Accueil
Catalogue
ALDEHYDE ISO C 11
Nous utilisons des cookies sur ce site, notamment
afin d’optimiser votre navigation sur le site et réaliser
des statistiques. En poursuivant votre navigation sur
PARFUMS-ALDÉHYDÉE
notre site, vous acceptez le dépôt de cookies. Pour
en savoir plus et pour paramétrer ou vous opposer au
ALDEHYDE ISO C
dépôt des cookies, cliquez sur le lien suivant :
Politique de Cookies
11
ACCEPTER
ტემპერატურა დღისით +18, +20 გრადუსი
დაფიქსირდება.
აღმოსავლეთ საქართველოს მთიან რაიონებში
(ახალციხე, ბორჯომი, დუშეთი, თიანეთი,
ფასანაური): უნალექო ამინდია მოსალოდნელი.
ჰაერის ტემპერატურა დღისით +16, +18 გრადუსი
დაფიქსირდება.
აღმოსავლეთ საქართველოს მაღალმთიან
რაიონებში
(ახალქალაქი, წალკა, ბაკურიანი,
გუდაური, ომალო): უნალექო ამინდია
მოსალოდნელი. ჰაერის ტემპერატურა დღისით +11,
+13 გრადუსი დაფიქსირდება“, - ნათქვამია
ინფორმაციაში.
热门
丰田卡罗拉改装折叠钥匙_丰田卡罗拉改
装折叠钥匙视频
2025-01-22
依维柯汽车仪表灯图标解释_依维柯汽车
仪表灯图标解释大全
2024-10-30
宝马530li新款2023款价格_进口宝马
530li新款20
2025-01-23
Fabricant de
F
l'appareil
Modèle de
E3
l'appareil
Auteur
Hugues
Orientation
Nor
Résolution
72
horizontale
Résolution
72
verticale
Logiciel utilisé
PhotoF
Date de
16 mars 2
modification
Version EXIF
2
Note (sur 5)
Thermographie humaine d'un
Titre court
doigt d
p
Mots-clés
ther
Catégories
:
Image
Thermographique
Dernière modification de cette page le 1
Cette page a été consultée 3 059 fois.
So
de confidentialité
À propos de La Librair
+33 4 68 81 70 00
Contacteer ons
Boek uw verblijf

==================================================

** TO DO **
Return each line of the data that contains the word "ამინდია".

** COMPLETED TASK **
ფასანაური): უნალექო ამინდია მოსალოდნელი.
გუდაური, ომალო): უნალექო ამინდია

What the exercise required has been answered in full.